Records for the task Block Start

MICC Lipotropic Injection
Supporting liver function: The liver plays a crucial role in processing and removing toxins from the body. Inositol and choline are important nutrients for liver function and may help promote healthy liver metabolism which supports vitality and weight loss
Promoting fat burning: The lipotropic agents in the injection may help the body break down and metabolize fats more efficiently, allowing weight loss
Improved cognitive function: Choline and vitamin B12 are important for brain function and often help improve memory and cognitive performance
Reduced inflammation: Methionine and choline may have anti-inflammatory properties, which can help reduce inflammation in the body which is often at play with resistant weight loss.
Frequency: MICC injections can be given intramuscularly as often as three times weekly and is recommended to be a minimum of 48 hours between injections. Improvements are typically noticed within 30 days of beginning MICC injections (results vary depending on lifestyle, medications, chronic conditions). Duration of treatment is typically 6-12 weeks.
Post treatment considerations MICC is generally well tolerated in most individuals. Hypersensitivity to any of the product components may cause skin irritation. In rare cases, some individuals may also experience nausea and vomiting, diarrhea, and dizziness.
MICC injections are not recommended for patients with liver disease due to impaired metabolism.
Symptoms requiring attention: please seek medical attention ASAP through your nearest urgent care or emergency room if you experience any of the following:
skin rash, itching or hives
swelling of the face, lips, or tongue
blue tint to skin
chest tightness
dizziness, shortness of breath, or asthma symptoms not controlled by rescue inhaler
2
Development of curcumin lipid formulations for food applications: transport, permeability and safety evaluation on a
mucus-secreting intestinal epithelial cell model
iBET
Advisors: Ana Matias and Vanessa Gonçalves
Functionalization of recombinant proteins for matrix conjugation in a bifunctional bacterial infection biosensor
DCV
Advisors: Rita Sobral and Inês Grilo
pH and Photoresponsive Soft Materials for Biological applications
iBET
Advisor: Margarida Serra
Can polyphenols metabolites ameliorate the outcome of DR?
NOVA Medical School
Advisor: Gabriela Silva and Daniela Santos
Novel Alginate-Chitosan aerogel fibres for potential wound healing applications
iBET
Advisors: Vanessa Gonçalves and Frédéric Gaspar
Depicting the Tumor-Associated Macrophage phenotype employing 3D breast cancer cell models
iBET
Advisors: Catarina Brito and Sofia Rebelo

Records for the task Block End

» **Your objective**
Search the material above for lines containing the string "Vanessa", then pull them out.

» **Response to this task**
Advisors: Ana Matias and Vanessa Gonçalves
Advisors: Vanessa Gonçalves and Frédéric Gaspar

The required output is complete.